Given problem => Rewrite the records from the line containing "pose: elev=173.4 azim=230.0" through the line containing "Dot at: (259, 225)", replacing "dist" with "distance" and leaving everything else unchanged.

Input material =>
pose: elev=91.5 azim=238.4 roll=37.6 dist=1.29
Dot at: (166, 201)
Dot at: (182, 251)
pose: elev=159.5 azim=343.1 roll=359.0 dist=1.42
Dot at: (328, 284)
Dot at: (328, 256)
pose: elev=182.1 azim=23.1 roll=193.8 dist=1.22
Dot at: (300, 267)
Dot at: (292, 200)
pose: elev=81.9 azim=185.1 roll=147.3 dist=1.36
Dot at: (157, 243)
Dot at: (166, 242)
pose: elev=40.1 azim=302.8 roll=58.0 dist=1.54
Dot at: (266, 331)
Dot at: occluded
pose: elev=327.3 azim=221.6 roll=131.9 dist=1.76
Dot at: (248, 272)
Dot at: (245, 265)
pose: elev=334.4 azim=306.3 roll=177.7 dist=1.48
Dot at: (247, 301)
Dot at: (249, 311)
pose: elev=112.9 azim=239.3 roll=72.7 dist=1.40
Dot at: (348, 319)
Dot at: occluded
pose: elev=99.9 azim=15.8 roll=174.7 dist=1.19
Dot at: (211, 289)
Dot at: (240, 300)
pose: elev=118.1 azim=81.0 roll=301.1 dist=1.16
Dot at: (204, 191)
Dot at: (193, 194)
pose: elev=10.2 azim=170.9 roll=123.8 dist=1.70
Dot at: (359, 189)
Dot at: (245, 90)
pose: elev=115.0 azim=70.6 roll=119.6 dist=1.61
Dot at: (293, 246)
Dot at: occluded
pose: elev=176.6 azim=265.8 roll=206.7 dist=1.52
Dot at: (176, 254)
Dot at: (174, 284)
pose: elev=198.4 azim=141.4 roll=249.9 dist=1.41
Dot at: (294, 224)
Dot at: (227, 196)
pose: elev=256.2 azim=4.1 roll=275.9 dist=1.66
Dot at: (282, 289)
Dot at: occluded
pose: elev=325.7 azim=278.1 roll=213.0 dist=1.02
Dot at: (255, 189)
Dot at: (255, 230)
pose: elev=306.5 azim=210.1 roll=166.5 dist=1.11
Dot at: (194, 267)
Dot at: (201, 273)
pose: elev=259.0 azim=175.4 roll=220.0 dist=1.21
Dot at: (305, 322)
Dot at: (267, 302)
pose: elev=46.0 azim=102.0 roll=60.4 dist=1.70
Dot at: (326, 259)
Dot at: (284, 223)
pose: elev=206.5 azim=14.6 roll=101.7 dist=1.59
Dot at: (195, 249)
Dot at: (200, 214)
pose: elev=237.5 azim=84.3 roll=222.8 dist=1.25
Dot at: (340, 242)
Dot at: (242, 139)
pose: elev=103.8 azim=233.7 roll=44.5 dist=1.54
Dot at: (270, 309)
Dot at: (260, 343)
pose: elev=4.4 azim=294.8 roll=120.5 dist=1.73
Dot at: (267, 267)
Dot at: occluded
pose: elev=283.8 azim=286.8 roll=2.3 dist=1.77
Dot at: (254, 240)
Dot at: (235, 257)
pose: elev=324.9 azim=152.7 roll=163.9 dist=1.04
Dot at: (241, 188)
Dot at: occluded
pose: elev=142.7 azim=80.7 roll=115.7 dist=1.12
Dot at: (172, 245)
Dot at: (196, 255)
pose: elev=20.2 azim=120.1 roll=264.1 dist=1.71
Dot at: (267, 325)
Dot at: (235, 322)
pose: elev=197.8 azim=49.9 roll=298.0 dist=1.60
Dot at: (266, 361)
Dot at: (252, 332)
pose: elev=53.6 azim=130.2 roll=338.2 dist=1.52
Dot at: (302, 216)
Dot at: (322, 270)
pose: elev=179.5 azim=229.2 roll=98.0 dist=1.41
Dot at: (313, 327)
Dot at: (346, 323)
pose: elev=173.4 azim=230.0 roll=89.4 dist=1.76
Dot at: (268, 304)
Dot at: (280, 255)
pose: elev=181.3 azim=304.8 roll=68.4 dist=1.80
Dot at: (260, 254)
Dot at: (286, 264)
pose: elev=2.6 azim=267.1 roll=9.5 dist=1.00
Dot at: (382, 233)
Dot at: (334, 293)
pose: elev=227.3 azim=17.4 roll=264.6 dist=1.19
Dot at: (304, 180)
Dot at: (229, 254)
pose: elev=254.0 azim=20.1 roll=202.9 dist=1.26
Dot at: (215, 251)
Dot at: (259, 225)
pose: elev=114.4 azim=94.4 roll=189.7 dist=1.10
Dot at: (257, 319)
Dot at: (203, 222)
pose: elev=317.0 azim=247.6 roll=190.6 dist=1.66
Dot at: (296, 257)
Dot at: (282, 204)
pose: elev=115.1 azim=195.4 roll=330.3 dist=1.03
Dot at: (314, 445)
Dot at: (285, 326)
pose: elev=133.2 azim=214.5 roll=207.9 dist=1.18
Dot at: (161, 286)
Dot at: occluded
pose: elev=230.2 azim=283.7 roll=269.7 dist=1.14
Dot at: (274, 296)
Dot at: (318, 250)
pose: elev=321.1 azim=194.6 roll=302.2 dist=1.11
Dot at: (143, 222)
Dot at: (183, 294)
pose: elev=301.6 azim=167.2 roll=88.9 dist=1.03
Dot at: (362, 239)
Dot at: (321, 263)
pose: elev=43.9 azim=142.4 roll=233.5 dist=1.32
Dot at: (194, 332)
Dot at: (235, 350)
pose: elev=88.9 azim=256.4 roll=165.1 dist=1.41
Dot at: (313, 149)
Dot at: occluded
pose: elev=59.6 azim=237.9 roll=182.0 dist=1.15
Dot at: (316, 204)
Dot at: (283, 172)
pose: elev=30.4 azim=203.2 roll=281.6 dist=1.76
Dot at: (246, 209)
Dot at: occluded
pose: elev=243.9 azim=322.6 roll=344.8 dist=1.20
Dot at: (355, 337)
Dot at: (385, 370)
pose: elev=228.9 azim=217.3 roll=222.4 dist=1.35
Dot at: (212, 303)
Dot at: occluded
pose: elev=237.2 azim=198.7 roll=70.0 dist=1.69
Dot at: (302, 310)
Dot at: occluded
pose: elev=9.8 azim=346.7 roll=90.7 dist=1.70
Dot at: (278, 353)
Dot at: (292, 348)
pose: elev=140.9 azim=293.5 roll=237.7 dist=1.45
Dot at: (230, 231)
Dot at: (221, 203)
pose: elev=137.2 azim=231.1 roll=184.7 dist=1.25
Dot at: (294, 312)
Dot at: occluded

Expected answer =>
pose: elev=173.4 azim=230.0 roll=89.4 distance=1.76
Dot at: (268, 304)
Dot at: (280, 255)
pose: elev=181.3 azim=304.8 roll=68.4 distance=1.80
Dot at: (260, 254)
Dot at: (286, 264)
pose: elev=2.6 azim=267.1 roll=9.5 distance=1.00
Dot at: (382, 233)
Dot at: (334, 293)
pose: elev=227.3 azim=17.4 roll=264.6 distance=1.19
Dot at: (304, 180)
Dot at: (229, 254)
pose: elev=254.0 azim=20.1 roll=202.9 distance=1.26
Dot at: (215, 251)
Dot at: (259, 225)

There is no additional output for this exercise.